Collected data
● ● ● ● ● ● ●
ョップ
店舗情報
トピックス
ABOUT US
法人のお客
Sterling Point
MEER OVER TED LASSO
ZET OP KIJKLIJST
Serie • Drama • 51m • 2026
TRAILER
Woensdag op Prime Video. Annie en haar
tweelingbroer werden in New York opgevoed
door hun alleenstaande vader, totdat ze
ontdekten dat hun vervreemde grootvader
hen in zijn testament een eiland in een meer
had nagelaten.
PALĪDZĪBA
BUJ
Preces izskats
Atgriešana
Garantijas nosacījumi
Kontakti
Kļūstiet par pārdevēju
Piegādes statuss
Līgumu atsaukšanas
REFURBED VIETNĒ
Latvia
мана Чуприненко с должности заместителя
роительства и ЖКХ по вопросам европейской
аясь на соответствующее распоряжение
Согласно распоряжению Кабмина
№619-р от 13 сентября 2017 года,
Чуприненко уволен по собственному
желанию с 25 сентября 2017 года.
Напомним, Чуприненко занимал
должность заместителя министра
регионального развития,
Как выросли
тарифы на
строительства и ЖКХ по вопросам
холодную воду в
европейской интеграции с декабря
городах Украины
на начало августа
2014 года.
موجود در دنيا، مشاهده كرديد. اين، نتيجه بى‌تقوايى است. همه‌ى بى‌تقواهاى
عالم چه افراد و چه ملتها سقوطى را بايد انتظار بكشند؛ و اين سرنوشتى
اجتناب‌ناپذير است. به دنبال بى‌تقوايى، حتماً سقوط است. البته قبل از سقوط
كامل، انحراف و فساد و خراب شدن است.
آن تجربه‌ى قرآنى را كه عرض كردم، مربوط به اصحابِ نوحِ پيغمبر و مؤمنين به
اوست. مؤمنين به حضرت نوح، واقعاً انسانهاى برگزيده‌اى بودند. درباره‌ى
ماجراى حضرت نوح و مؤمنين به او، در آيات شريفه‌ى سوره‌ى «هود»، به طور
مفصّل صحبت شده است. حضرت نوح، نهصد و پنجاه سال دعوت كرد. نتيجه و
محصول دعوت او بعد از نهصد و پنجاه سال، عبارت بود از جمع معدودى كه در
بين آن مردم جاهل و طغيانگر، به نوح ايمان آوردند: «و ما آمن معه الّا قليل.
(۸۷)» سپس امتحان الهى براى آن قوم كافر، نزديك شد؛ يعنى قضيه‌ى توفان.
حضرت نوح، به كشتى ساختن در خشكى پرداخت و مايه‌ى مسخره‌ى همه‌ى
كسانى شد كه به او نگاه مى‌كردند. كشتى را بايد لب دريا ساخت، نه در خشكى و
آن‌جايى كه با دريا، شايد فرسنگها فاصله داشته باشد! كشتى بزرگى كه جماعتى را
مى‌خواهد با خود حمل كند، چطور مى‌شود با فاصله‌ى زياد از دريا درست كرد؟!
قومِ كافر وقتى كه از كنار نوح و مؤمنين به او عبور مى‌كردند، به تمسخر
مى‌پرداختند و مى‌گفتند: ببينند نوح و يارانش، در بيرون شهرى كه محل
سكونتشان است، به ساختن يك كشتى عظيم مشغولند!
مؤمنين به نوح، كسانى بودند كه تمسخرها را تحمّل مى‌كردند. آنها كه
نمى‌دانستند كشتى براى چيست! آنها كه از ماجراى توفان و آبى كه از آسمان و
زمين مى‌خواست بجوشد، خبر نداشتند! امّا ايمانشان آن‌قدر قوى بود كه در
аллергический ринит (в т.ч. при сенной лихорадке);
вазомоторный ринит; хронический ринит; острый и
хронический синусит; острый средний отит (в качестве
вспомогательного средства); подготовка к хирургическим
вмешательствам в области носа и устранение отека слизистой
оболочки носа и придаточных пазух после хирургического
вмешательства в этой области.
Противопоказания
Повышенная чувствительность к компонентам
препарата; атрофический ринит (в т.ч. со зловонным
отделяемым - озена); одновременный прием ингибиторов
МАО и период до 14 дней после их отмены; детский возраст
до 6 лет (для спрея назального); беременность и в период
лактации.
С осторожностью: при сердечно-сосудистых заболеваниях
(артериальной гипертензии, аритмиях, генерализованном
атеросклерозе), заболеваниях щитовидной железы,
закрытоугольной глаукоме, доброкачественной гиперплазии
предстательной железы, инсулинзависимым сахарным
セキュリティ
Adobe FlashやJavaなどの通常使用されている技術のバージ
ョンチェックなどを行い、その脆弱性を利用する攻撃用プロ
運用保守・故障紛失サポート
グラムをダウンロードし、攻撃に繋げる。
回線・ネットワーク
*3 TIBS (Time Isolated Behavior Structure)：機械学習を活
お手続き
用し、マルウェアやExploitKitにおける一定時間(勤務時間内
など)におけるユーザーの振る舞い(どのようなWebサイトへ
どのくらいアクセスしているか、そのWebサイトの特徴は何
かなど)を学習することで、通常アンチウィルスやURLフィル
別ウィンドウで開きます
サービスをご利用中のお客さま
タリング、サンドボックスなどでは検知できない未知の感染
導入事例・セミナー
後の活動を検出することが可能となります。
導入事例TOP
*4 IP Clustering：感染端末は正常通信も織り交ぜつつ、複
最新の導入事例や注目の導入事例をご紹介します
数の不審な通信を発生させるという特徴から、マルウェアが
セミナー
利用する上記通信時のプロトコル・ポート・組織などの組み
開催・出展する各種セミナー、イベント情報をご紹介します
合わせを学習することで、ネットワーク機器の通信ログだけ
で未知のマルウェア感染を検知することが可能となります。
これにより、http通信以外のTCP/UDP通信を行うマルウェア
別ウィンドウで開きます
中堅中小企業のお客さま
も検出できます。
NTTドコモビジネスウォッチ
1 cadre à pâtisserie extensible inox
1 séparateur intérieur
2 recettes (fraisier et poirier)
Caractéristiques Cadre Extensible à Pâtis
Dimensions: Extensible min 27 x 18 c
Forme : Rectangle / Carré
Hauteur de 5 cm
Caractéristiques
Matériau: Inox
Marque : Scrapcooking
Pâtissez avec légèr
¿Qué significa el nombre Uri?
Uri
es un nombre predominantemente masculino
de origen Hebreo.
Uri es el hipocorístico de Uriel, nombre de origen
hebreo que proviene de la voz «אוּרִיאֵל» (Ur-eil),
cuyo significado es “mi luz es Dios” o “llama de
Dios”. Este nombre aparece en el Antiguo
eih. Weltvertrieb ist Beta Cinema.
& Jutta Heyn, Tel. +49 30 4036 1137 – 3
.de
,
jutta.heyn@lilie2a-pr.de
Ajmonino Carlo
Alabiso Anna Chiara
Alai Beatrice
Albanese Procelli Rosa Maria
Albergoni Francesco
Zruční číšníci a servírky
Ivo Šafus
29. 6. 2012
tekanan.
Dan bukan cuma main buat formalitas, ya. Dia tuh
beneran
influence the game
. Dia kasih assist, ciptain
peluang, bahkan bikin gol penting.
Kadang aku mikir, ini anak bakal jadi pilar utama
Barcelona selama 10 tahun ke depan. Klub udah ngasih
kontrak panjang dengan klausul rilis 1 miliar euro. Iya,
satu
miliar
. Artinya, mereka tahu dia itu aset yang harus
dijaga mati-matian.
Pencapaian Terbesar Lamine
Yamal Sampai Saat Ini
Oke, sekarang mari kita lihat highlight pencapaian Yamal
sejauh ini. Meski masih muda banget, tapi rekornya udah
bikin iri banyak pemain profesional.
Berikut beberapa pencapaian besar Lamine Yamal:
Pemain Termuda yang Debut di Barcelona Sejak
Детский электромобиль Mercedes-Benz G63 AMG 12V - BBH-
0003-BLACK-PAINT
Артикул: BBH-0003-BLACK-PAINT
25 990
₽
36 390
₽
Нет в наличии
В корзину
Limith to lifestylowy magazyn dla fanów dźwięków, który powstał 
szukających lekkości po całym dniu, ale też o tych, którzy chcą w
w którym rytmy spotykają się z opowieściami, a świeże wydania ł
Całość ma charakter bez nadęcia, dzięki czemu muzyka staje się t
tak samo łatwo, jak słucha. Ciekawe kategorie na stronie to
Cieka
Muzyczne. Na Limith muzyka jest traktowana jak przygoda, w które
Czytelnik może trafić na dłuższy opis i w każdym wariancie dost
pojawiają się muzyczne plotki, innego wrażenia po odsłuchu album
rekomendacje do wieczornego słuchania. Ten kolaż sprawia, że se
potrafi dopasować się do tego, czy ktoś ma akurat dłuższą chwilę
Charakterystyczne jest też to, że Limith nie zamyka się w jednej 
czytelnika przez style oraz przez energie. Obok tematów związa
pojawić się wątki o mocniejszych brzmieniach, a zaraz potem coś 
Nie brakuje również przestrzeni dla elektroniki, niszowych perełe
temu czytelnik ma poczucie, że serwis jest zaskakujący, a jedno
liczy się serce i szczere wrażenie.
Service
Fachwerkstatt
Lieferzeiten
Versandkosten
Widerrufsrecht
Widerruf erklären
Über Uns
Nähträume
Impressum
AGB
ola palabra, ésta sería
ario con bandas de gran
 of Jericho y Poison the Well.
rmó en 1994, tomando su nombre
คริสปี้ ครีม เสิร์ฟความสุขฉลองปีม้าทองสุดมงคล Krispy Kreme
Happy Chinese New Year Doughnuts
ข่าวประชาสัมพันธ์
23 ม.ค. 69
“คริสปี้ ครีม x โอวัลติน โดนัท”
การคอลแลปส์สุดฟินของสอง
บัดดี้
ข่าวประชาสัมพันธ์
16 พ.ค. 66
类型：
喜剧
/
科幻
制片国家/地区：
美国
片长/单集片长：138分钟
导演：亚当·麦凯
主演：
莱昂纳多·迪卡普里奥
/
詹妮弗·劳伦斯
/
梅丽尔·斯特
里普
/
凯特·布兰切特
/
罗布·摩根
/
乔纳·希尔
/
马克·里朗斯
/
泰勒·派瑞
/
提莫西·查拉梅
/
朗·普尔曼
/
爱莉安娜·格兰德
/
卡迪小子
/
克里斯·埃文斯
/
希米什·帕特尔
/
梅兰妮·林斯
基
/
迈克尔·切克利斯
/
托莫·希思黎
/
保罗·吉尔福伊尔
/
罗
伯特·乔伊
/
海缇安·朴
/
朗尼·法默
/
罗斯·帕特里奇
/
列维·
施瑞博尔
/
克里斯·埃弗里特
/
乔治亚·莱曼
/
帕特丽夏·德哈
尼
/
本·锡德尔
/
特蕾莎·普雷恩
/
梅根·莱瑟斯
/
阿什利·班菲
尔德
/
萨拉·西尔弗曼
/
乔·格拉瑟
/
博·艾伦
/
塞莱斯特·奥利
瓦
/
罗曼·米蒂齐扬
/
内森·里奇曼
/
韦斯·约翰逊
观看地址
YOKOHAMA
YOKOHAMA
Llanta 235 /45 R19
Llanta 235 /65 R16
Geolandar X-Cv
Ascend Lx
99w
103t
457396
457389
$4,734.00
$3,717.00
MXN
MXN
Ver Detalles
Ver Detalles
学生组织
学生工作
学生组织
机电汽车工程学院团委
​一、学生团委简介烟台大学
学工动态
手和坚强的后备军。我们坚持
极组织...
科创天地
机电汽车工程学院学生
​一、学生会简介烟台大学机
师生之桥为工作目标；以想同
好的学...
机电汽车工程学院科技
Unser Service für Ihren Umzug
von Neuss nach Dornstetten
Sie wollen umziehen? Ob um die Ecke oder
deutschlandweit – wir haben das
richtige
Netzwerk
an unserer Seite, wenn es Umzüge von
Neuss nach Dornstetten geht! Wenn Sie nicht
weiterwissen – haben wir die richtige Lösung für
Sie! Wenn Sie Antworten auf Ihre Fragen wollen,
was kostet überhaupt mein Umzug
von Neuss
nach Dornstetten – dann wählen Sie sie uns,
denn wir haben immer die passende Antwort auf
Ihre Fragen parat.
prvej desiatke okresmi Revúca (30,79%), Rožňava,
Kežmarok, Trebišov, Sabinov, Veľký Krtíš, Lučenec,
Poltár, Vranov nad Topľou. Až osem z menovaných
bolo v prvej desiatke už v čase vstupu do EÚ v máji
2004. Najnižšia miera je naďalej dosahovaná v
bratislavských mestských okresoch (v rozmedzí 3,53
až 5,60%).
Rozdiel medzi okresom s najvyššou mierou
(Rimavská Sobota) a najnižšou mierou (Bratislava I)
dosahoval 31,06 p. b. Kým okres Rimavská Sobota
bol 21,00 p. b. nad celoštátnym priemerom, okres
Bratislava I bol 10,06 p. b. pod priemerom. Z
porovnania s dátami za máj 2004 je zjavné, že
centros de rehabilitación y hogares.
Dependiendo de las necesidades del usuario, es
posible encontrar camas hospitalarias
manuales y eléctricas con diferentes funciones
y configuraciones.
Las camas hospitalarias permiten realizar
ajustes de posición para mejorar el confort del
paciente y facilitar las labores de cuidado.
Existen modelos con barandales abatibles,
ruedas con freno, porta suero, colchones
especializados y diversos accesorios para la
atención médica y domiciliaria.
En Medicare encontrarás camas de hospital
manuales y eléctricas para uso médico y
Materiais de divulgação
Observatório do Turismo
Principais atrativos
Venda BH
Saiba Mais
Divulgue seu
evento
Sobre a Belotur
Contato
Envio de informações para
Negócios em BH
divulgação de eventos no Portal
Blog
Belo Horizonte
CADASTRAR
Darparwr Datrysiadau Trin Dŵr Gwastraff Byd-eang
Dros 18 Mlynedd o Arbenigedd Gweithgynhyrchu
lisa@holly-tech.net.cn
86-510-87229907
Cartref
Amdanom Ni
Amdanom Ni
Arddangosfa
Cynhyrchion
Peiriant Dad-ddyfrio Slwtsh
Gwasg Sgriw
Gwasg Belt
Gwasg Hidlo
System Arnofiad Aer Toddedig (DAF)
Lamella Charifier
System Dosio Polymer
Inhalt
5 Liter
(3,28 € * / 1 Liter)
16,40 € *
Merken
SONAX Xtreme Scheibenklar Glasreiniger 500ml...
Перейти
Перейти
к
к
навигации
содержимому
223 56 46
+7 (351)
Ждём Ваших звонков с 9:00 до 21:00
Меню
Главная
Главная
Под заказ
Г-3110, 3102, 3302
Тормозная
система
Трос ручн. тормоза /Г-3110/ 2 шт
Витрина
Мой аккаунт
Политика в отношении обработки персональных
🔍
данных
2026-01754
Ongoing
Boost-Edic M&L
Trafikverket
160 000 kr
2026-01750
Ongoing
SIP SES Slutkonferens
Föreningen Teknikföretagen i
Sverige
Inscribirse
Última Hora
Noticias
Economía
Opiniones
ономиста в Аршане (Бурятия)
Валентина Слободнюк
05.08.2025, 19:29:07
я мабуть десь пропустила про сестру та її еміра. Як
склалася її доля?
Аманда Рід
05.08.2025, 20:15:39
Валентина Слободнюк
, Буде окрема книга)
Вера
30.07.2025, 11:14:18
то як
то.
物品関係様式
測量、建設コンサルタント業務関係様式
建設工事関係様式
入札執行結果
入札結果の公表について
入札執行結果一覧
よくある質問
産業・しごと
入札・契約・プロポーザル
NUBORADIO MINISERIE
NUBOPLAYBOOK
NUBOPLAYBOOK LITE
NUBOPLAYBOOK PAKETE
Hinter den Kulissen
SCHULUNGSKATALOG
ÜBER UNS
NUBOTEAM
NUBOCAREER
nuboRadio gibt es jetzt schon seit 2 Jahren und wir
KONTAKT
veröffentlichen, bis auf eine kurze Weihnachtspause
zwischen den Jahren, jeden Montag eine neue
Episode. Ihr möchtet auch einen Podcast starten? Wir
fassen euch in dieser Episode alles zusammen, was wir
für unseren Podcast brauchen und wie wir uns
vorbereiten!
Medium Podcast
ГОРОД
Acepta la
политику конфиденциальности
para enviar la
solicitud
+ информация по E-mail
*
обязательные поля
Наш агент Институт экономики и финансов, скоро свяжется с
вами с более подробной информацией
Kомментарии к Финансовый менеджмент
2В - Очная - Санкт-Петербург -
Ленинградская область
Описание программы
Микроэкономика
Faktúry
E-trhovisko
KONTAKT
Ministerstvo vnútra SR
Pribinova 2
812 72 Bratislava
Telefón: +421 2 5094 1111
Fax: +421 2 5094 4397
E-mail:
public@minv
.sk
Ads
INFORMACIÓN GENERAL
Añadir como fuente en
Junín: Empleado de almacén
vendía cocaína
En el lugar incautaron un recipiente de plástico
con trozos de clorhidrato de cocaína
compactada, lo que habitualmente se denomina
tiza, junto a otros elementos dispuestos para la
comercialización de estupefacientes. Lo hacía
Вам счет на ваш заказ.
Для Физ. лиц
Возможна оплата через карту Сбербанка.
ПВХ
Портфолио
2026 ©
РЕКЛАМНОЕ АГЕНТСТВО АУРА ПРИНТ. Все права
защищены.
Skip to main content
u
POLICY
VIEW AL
● ● ● ● ● ● ●
What is expected: In the entries above, tally the lines containing the word "yang" and return only the tally.

Task solution: 2